(Dataset entries)
>>>>>

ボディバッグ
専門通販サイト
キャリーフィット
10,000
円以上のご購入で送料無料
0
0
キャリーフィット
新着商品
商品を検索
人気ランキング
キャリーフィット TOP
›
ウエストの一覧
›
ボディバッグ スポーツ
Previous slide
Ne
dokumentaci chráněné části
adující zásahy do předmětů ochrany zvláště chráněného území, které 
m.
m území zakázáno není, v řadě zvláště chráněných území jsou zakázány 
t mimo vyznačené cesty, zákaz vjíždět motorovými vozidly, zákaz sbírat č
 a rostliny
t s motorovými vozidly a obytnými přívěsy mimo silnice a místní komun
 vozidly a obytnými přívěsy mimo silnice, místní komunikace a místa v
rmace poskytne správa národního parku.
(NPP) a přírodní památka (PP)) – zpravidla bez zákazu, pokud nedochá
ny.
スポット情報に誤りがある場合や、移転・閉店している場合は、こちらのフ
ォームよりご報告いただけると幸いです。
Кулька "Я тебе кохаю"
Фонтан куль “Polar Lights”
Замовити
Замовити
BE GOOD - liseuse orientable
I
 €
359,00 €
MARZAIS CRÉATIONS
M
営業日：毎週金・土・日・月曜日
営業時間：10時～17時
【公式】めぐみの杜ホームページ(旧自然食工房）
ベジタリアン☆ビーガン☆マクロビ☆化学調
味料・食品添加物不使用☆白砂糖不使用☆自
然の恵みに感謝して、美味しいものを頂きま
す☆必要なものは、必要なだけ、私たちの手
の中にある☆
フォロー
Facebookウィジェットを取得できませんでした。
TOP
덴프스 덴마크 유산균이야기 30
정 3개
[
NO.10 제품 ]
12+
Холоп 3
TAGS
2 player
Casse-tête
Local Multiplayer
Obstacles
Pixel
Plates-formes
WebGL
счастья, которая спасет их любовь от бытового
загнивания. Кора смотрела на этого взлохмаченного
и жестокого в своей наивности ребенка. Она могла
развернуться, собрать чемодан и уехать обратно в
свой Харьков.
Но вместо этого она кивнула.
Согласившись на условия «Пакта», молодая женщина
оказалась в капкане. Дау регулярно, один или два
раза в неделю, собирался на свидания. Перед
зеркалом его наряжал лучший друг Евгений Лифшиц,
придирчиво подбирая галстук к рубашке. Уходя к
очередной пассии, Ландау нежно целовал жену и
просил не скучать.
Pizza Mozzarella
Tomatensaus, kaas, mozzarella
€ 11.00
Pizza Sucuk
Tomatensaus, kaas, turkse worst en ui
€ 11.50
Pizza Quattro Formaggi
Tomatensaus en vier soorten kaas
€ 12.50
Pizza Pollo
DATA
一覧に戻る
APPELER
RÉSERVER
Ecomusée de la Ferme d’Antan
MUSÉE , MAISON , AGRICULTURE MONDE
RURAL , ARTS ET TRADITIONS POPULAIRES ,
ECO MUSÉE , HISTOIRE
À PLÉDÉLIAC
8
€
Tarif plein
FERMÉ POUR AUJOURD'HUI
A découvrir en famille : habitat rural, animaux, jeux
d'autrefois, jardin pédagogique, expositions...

<<<<<
>>>>>

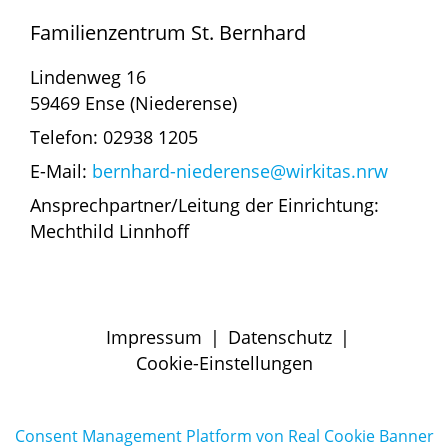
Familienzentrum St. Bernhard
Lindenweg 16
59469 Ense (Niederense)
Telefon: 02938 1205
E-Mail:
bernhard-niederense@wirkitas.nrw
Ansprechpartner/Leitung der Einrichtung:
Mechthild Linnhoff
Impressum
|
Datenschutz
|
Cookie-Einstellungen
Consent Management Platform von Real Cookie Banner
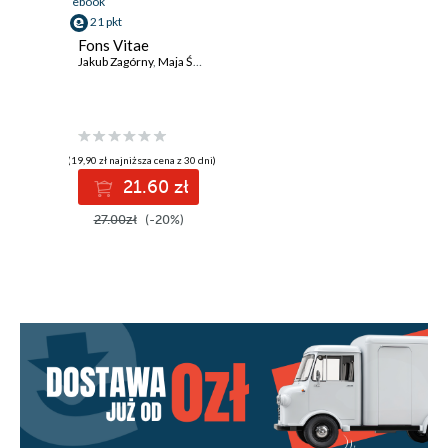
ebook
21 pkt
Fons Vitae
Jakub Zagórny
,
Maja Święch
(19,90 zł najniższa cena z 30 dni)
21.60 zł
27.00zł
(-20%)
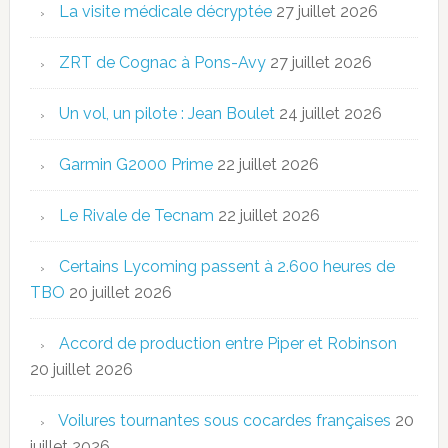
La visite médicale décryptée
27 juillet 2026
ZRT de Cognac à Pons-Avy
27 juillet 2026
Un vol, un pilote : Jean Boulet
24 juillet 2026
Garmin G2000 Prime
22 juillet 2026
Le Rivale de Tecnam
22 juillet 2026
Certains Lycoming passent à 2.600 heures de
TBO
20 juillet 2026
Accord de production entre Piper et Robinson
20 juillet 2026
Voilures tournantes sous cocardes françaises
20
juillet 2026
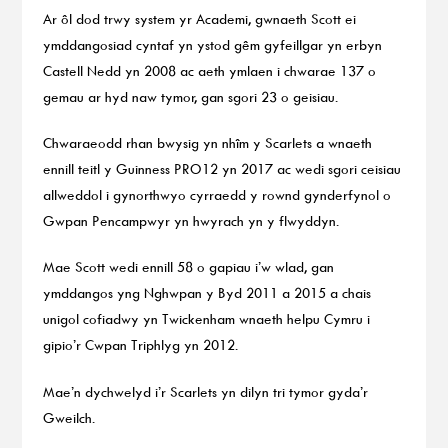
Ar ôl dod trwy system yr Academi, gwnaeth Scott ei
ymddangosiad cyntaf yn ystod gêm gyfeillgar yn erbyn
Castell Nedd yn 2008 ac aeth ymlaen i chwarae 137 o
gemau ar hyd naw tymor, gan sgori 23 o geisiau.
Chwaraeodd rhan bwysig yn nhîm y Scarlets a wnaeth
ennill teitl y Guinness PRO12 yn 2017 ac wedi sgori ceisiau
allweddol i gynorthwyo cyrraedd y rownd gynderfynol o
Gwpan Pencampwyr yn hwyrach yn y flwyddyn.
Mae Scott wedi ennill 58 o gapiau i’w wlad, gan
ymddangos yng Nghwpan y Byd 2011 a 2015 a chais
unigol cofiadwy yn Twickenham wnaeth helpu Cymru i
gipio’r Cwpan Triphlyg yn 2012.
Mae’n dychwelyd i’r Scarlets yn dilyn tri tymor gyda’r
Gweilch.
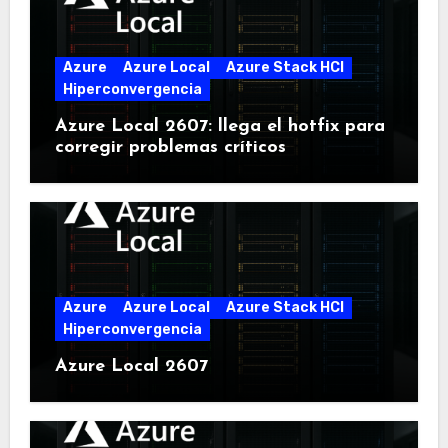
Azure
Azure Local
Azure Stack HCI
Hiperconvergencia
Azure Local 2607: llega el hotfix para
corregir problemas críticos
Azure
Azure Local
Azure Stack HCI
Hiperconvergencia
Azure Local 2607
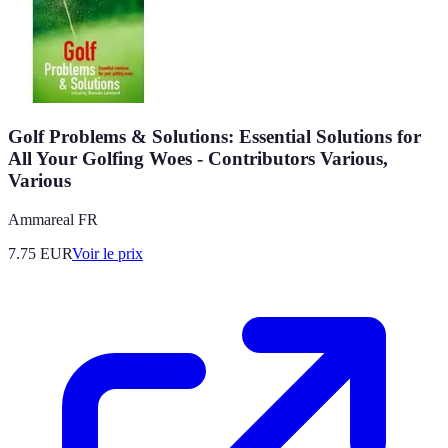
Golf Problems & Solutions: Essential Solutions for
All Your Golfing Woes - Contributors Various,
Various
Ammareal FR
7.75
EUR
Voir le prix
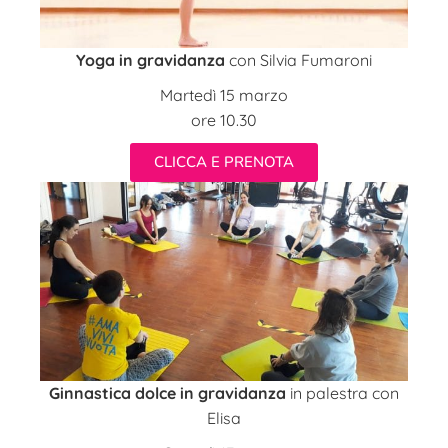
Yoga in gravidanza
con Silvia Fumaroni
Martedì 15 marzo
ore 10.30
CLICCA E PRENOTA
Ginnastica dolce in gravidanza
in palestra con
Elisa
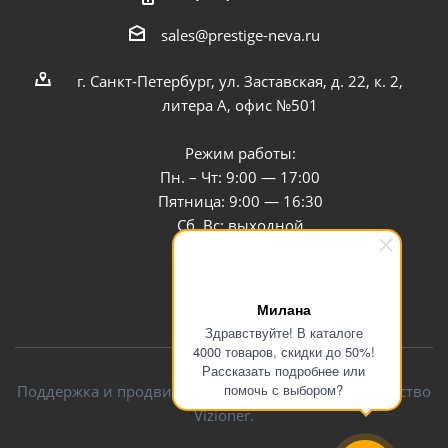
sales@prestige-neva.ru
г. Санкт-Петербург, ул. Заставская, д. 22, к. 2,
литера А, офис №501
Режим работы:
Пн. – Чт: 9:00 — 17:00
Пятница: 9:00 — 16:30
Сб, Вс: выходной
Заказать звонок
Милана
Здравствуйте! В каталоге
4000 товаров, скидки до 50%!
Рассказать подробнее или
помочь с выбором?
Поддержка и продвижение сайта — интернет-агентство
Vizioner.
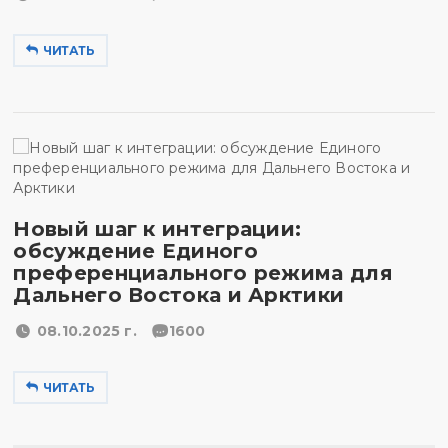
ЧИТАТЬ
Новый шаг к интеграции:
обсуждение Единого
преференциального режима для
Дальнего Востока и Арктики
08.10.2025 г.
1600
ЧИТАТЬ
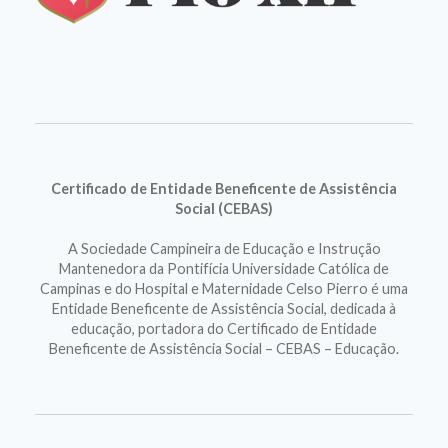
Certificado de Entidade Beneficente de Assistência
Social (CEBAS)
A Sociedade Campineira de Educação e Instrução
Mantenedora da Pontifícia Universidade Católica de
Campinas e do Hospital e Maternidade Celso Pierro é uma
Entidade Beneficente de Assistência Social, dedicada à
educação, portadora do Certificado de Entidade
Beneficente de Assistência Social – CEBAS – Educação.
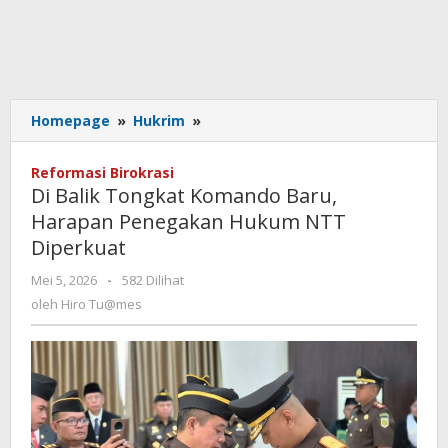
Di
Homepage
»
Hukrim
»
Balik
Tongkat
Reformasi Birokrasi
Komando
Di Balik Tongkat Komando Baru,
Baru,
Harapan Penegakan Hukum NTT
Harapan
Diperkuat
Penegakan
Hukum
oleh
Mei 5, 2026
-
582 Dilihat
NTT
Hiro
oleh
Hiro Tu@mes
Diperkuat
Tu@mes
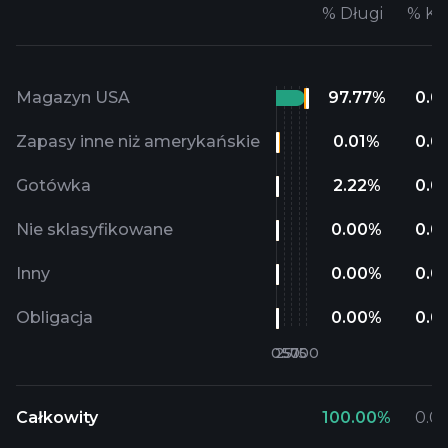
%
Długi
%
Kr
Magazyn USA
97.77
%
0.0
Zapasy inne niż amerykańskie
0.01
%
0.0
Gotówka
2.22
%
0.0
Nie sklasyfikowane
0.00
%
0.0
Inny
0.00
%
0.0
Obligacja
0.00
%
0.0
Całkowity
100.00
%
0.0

<<<<<
>>>>>

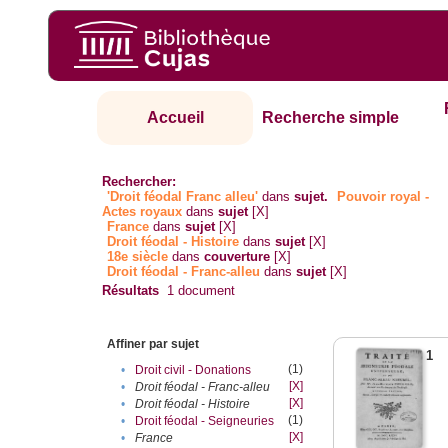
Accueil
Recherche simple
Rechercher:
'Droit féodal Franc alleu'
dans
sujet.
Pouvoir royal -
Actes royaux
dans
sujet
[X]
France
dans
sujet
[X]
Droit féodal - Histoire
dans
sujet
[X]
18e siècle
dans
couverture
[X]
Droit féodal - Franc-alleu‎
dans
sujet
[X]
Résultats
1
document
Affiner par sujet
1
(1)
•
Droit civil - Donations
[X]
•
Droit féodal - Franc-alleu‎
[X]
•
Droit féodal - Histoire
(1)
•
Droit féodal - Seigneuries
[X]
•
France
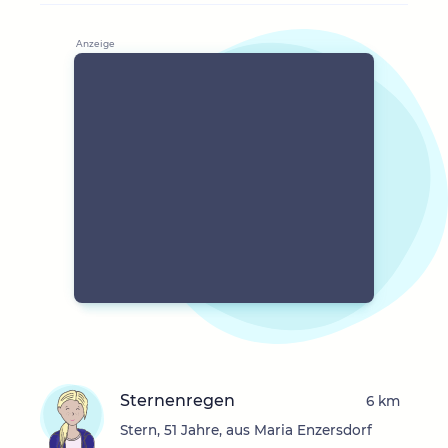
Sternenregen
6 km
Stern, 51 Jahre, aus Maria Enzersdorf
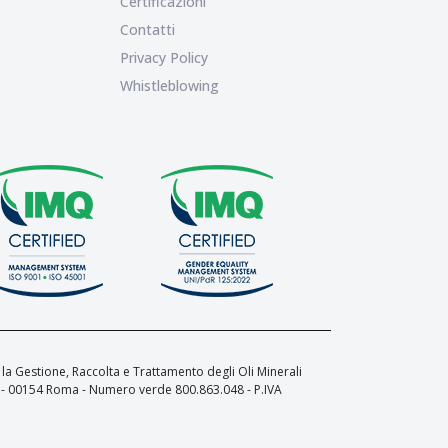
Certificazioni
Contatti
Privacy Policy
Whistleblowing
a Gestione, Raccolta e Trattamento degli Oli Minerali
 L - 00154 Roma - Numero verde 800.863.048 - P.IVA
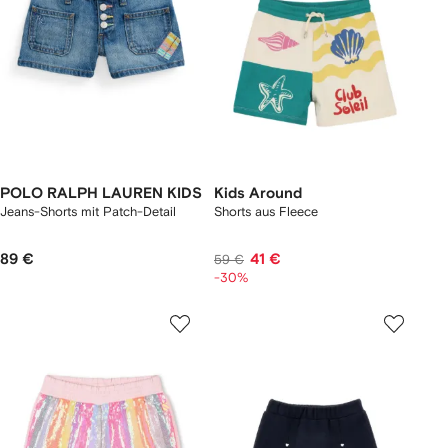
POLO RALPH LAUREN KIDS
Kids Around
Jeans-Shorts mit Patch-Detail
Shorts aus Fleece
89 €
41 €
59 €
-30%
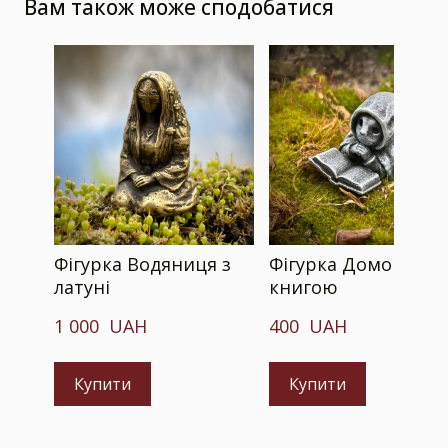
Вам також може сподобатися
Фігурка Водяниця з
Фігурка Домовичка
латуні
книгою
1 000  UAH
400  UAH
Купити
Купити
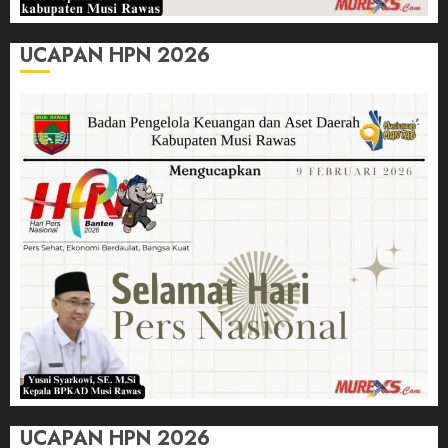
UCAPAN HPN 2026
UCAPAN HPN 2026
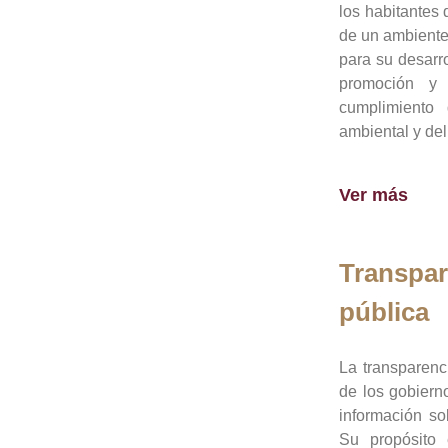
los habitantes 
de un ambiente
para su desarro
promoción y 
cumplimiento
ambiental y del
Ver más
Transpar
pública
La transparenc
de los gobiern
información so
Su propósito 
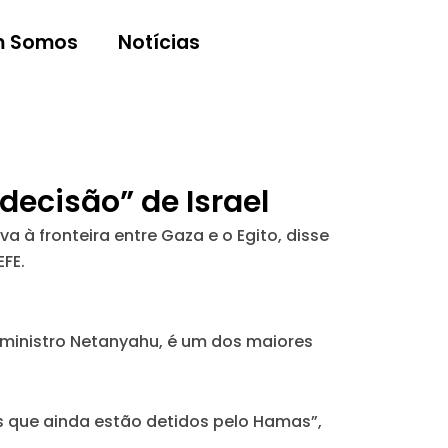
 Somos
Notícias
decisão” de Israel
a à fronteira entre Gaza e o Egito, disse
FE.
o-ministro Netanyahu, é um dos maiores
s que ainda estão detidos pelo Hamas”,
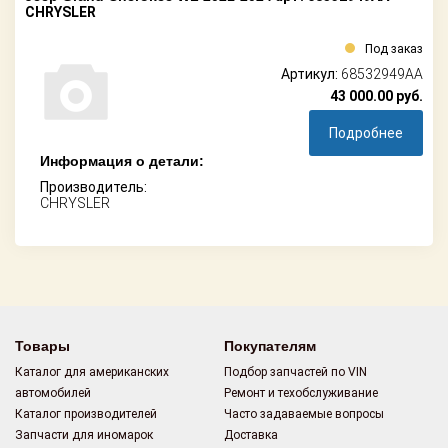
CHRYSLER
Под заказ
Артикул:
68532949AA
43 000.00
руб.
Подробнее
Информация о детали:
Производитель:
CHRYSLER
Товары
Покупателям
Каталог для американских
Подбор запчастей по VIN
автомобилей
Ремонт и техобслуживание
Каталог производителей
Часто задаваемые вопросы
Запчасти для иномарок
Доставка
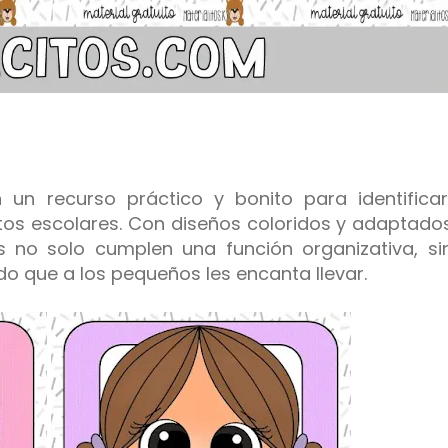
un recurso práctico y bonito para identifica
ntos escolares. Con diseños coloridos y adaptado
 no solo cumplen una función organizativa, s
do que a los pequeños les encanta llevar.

<<<<<

** WHAT THE TASK REQUIRES **
Output exactly the lines above, beginning at the one with "Le Rivale de Tecnam" and stopping after the one with "Azure Local 2607: llega el hotfix para". Pictures are to be omitted.

** SOLUTION TO THIS PROBLEM **
Le Rivale de Tecnam
22 juillet 2026
Certains Lycoming passent à 2.600 heures de
TBO
20 juillet 2026
Accord de production entre Piper et Robinson
20 juillet 2026
Voilures tournantes sous cocardes françaises
20
juillet 2026
Ar ôl dod trwy system yr Academi, gwnaeth Scott ei
ymddangosiad cyntaf yn ystod gêm gyfeillgar yn erbyn
Castell Nedd yn 2008 ac aeth ymlaen i chwarae 137 o
gemau ar hyd naw tymor, gan sgori 23 o geisiau.
Chwaraeodd rhan bwysig yn nhîm y Scarlets a wnaeth
ennill teitl y Guinness PRO12 yn 2017 ac wedi sgori ceisiau
allweddol i gynorthwyo cyrraedd y rownd gynderfynol o
Gwpan Pencampwyr yn hwyrach yn y flwyddyn.
Mae Scott wedi ennill 58 o gapiau i’w wlad, gan
ymddangos yng Nghwpan y Byd 2011 a 2015 a chais
unigol cofiadwy yn Twickenham wnaeth helpu Cymru i
gipio’r Cwpan Triphlyg yn 2012.
Mae’n dychwelyd i’r Scarlets yn dilyn tri tymor gyda’r
Gweilch.
Azure
Azure Local
Azure Stack HCI
Hiperconvergencia
Azure Local 2607: llega el hotfix para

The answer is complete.